- [Objetivos]:
A – Indica si cada afirmación concuerda con el fragmento sobre Locke y responde sí o no, citando literalmente las palabras del fragmento que lo deciden: (i) Locke circula por las afueras de Londres. (ii) Locke confía en resolverlo todo con el teléfono manos libres de su coche. (iii) Locke da rienda suelta a su rabia.
B – Prosigue el texto sobre el viaje en coche de Locke a partir de su última oración.
··· Fragmento de texto ···
Tres frentes abiertos para un solo hombre, transitando por la autopistas de las afueras de Londres, acatarrado y resignado, con la confianza absoluta de que podrá solucionar todo mediante el teléfono manos libres de su coche y su propia tenacidad. Conteniendo su rabia, tratando de ser práctico y resolutivo con los numerosos contratiempos que le van surgiendo sin cesar, con la vista puesta en la carretera y en los fantasmas familiares que habitan el asiento trasero de su coche, Locke está convencido de que es su propia voluntad y esfuerzo emocional lo que hará que al final todo pueda salir bien.
··· Registros proporcionados ···
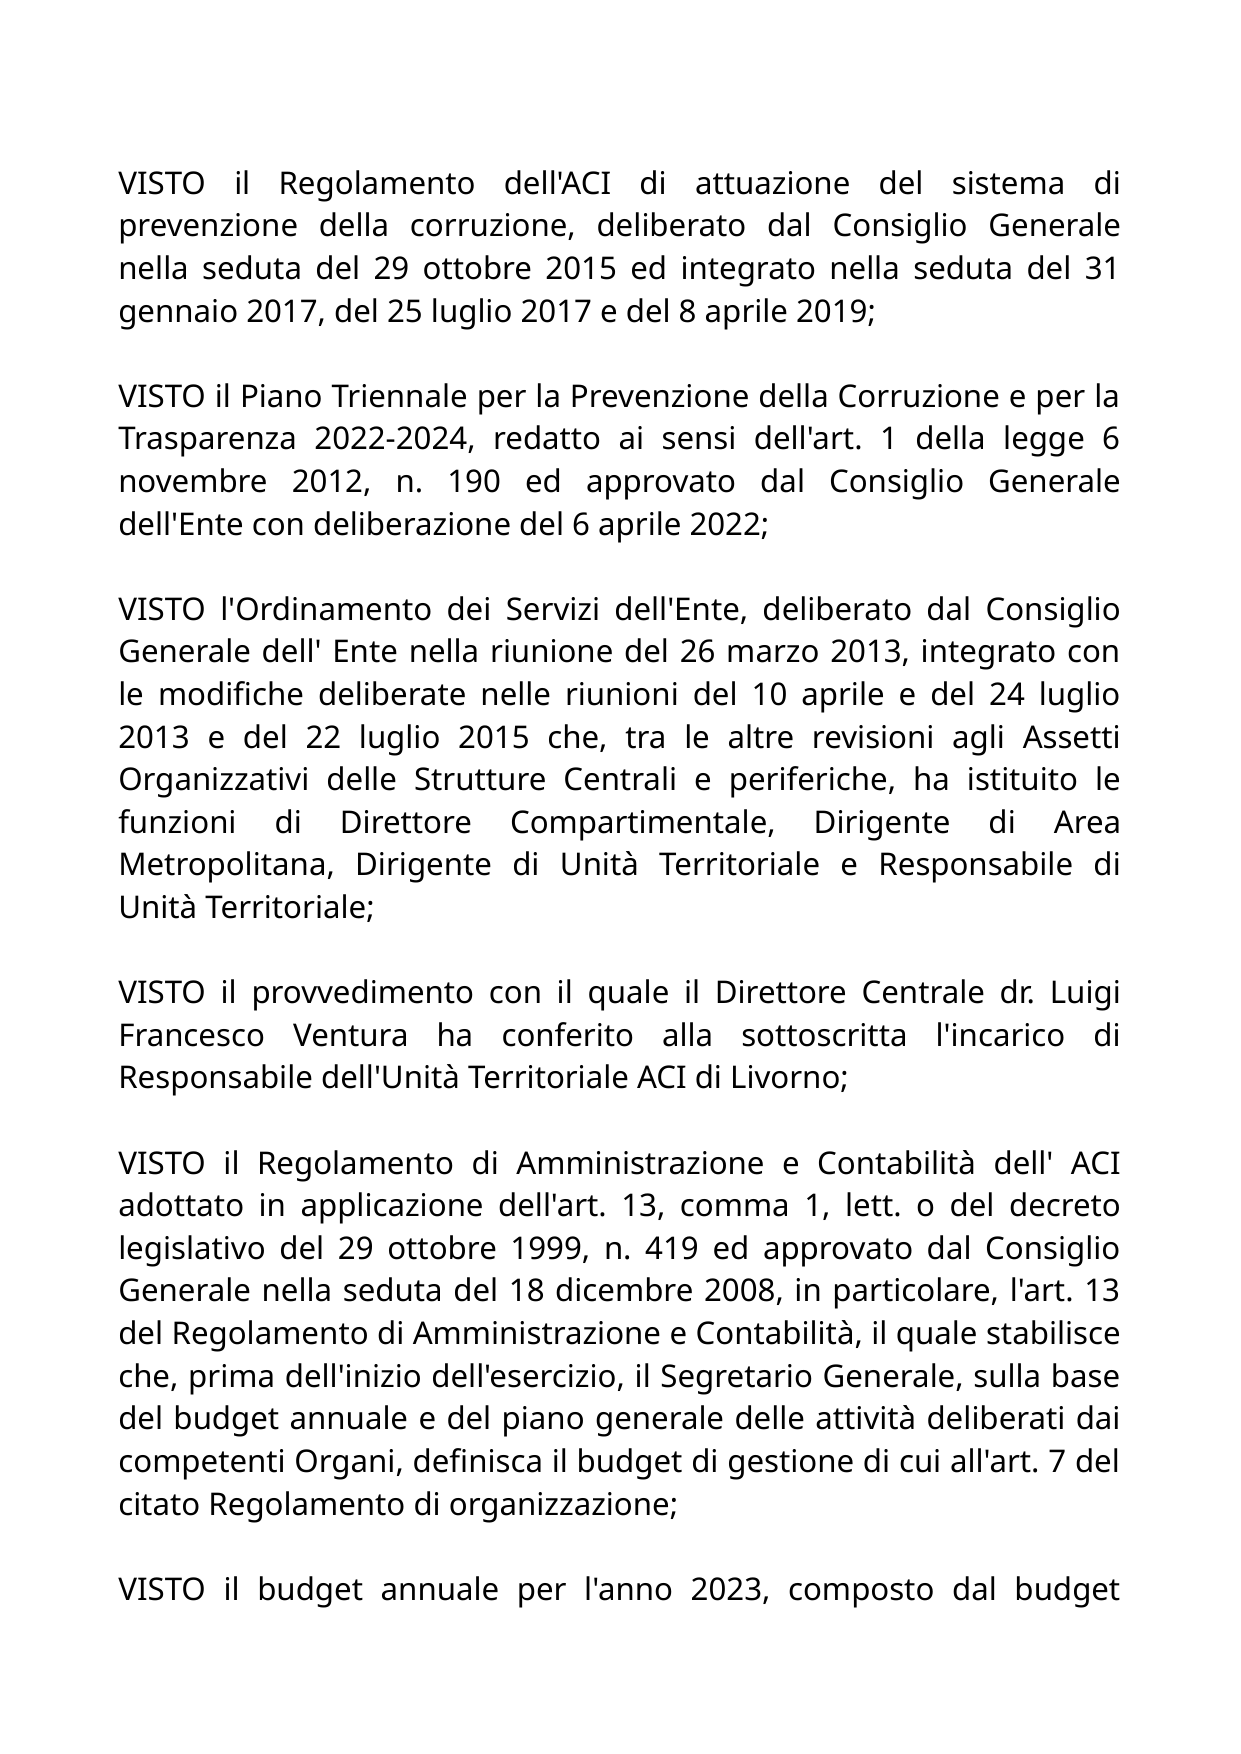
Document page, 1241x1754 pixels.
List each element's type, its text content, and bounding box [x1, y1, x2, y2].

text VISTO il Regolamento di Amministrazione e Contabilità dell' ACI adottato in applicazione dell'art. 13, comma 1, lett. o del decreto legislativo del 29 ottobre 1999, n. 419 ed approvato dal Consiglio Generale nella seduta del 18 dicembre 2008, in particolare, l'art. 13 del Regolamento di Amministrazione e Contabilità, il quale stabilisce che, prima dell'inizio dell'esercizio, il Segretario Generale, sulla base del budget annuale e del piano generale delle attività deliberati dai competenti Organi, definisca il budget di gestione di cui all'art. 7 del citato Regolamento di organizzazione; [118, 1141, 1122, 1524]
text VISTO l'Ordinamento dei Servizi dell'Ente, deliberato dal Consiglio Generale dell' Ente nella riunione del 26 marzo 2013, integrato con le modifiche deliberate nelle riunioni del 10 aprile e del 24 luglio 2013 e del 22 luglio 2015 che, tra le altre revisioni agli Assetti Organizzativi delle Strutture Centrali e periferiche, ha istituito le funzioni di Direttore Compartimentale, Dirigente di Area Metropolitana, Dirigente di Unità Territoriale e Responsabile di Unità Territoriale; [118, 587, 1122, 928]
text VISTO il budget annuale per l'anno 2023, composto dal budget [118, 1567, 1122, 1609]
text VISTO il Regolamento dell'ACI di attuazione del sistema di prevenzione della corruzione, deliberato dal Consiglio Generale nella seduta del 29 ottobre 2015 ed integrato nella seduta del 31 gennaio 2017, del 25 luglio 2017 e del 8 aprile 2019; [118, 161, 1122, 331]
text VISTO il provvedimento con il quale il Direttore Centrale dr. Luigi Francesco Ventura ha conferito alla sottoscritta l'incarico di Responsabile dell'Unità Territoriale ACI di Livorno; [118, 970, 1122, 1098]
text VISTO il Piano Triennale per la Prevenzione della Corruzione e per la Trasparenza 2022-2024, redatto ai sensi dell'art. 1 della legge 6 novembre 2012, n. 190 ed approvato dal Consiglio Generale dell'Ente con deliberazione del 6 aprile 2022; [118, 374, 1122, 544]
···
··· Registros proporcionados ···
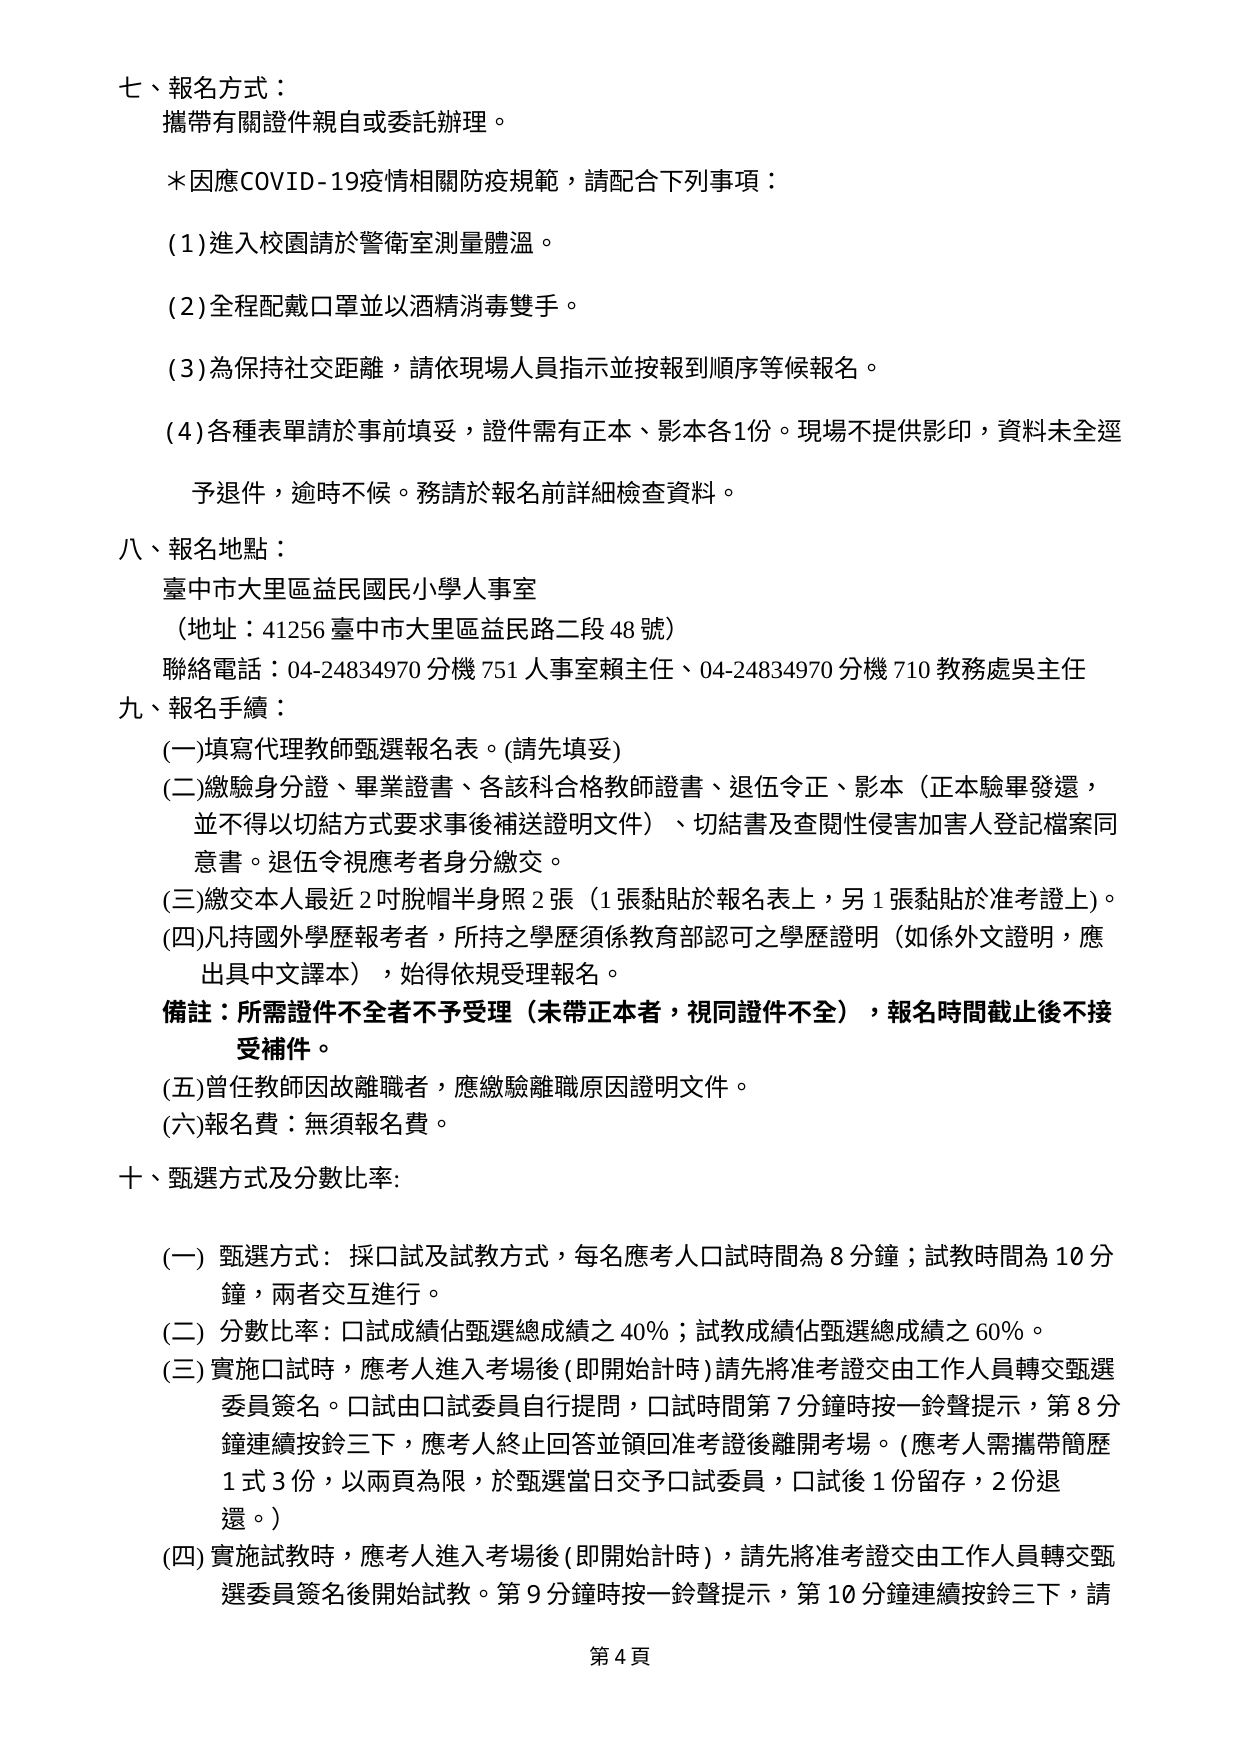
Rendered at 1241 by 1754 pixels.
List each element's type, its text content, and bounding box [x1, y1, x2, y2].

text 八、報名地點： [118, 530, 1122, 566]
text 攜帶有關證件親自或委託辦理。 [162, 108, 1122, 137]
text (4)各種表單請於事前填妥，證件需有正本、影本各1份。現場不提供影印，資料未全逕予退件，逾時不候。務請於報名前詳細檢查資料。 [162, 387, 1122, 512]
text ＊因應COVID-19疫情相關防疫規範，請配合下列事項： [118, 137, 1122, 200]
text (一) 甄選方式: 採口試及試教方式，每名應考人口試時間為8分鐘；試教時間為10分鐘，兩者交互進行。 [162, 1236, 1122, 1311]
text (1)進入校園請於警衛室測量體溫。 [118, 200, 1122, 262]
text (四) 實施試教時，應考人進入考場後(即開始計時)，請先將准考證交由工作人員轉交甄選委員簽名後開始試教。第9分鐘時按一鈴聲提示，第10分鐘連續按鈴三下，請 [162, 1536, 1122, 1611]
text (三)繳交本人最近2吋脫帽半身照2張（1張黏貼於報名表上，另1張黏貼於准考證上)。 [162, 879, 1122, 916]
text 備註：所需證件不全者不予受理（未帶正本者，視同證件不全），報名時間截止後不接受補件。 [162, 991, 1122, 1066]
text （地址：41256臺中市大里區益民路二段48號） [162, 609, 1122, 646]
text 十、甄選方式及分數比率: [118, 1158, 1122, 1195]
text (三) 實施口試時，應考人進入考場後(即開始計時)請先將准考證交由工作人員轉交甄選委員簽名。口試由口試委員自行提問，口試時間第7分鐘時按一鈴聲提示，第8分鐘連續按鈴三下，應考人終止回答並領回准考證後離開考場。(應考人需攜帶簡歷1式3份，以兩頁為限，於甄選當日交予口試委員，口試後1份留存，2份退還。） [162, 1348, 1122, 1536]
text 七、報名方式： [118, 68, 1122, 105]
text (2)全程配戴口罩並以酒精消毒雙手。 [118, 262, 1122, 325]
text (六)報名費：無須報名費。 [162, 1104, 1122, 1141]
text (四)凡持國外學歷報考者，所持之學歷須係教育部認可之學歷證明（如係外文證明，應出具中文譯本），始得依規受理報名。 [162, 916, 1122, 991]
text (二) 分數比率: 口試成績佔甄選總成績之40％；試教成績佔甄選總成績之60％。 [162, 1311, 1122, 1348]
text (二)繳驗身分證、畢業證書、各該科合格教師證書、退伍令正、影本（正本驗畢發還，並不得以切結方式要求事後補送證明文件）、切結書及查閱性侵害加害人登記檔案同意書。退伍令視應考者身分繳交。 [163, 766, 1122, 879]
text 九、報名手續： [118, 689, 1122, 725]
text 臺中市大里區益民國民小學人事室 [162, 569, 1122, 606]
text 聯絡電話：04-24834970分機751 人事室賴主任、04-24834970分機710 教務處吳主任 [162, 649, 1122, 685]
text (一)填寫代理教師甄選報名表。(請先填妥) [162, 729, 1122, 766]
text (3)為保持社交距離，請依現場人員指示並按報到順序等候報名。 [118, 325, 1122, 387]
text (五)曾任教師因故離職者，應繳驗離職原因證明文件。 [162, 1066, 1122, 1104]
···
- [Resultados]:
A – (i) Sí: «las afueras de Londres». (ii) Sí: «podrá solucionar todo mediante el teléfono manos libres de su coche». (iii) No: «Conteniendo su rabia».

B –
Sin embargo, el escritor, guionista y director Steven Knight, ya conocedor de las trampas del destino en ese fabuloso guion que fabricó en Promesas del Este, decide hacernos zozobrar junto con su único personaje, cuando convierte su gran cagada vital en una angustiosa persecución que nada tiene que ver con carreras y neumáticos, sino con el punto de inflexión de un hombre normal, simplemente desbordado por un antes y un después que le ha tocado vivir al volante, deslumbrado por los otros vehículos y poco a poco superado por la maldita fatalidad del único error de su vida. Podría ser cualquiera, parece decirnos el cineasta, cualquiera de esos conductores que parecen conducir medios idos, abstraídos y hablando solos por las carreteras de todo el mundo.
Y jugando con esas capas de la personalidad de Locke con las que se entretiene la historia, hay también un ensayo sobre la incapacidad de cualquier persona, sea todo lo fuerte, madura, comprometida y profesional que queramos, para tener todo bajo el orden de lo previsto. Ni la rabia, ni la impotencia, ni el arrepentimiento son tan férreas como el hormigón a la hora de tocar fondo y dejarse llevar. Por eso esta película es buena de puramente real, honesta y perspicazmente cruel. ¿O hay alguien que no haya conducido alguna vez pensando en que circula por tres direcciones al mismo tiempo, que no hay meta, que todo está desordenado y fuera de control?